───── Given information ─────

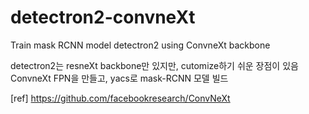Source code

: # detectron2-convneXt
Train mask RCNN model detectron2 using ConvneXt backbone 

detectron2는 resneXt backbone만 있지만, cutomize하기 쉬운 장점이 있음  
ConvneXt FPN을 만들고, yacs로 mask-RCNN 모델 빌드


[ref]
https://github.com/facebookresearch/ConvNeXt
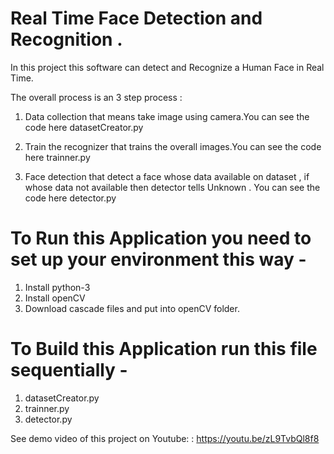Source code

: # Real Time Face Detection and Recognition .
In this project this software can detect and Recognize a Human Face in Real Time. 

The overall process is an 3 step process : 

1. Data collection that means take image using camera.You can see the code here datasetCreator.py  

2. Train the recognizer that trains the overall images.You can see the code here trainner.py

3. Face detection that detect a face whose data available on dataset , if whose data not available then detector tells Unknown . You can see the code here detector.py


# To Run this Application you need to set up your environment this way -

1. Install python-3 
2. Install openCV 
3. Download cascade files  and put into openCV folder.

# To Build this Application run this file sequentially -

1. datasetCreator.py  
2. trainner.py 
3. detector.py 


See demo video of this project on Youtube:  : https://youtu.be/zL9TvbQl8f8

─────

Lines holding the word "that" are the answer; copy every one from the records above.

1. Data collection that means take image using camera.You can see the code here datasetCreator.py  
2. Train the recognizer that trains the overall images.You can see the code here trainner.py
3. Face detection that detect a face whose data available on dataset , if whose data not available then detector tells Unknown . You can see the code here detector.py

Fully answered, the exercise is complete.